◆ **Exercise instructions**
Rewrite the text of every entry below, replacing "ribano" with "prádlo" and keeping everything else the same. Leave the pictures out of your answer.

[Collected data]
* * *

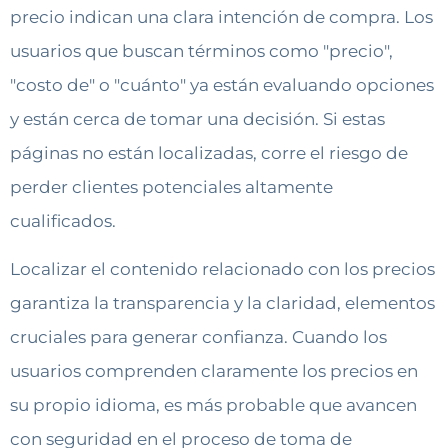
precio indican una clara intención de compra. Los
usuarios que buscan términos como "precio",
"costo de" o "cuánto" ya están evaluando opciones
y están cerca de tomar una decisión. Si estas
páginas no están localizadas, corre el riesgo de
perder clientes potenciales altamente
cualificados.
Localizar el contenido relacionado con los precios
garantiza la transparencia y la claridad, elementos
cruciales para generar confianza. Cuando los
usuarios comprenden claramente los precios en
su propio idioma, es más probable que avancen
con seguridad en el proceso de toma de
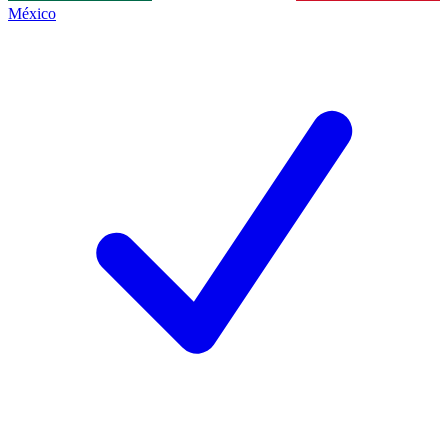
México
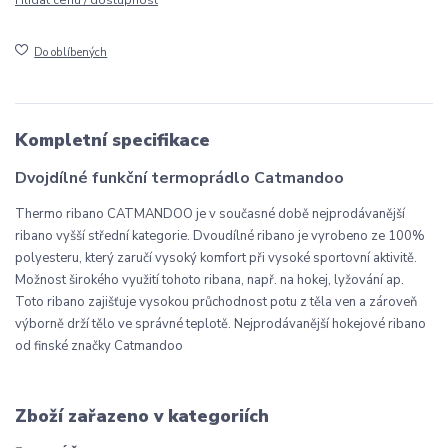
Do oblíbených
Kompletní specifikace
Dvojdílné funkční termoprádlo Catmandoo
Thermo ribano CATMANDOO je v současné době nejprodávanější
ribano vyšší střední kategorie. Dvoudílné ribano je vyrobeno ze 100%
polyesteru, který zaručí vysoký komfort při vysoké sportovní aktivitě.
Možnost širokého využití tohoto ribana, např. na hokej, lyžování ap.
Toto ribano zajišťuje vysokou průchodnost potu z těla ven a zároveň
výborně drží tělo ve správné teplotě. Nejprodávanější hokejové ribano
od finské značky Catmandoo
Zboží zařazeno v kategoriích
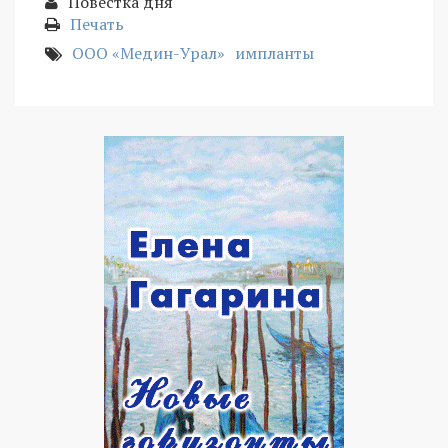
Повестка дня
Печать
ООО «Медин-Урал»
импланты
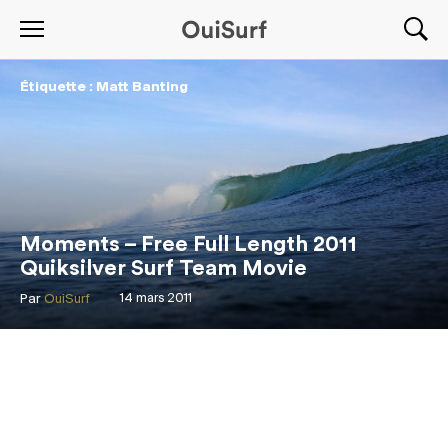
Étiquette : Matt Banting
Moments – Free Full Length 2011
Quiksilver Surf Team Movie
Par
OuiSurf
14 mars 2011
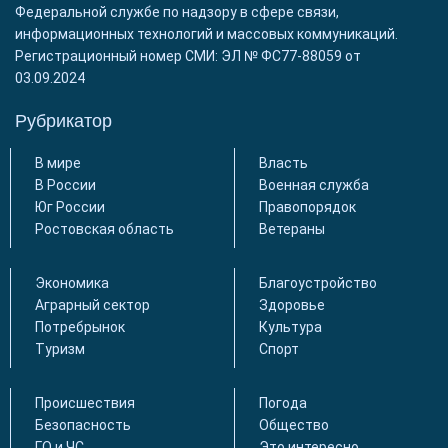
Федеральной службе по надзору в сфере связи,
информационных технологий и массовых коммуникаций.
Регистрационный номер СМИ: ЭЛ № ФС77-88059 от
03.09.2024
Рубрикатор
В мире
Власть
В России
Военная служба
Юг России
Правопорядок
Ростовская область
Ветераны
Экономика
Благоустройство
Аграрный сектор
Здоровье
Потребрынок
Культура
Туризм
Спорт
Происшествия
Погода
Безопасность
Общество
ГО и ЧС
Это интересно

* * *

◆ **Solved problem**
precio indican una clara intención de compra. Los
usuarios que buscan términos como "precio",
"costo de" o "cuánto" ya están evaluando opciones
y están cerca de tomar una decisión. Si estas
páginas no están localizadas, corre el riesgo de
perder clientes potenciales altamente
cualificados.
Localizar el contenido relacionado con los precios
garantiza la transparencia y la claridad, elementos
cruciales para generar confianza. Cuando los
usuarios comprenden claramente los precios en
su propio idioma, es más probable que avancen
con seguridad en el proceso de toma de
México
Do oblíbených
Kompletní specifikace
Dvojdílné funkční termoprádlo Catmandoo
Thermo prádlo CATMANDOO je v současné době nejprodávanější
prádlo vyšší střední kategorie. Dvoudílné prádlo je vyrobeno ze 100%
polyesteru, který zaručí vysoký komfort při vysoké sportovní aktivitě.
Možnost širokého využití tohoto ribana, např. na hokej, lyžování ap.
Toto prádlo zajišťuje vysokou průchodnost potu z těla ven a zároveň
výborně drží tělo ve správné teplotě. Nejprodávanější hokejové prádlo
od finské značky Catmandoo
Zboží zařazeno v kategoriích
Повестка дня
Печать
ООО «Медин-Урал»
импланты
Étiquette : Matt Banting
Moments – Free Full Length 2011
Quiksilver Surf Team Movie
Par
OuiSurf
14 mars 2011
Федеральной службе по надзору в сфере связи,
информационных технологий и массовых коммуникаций.
Регистрационный номер СМИ: ЭЛ № ФС77-88059 от
03.09.2024
Рубрикатор
В мире
Власть
В России
Военная служба
Юг России
Правопорядок
Ростовская область
Ветераны
Экономика
Благоустройство
Аграрный сектор
Здоровье
Потребрынок
Культура
Туризм
Спорт
Происшествия
Погода
Безопасность
Общество
ГО и ЧС
Это интересно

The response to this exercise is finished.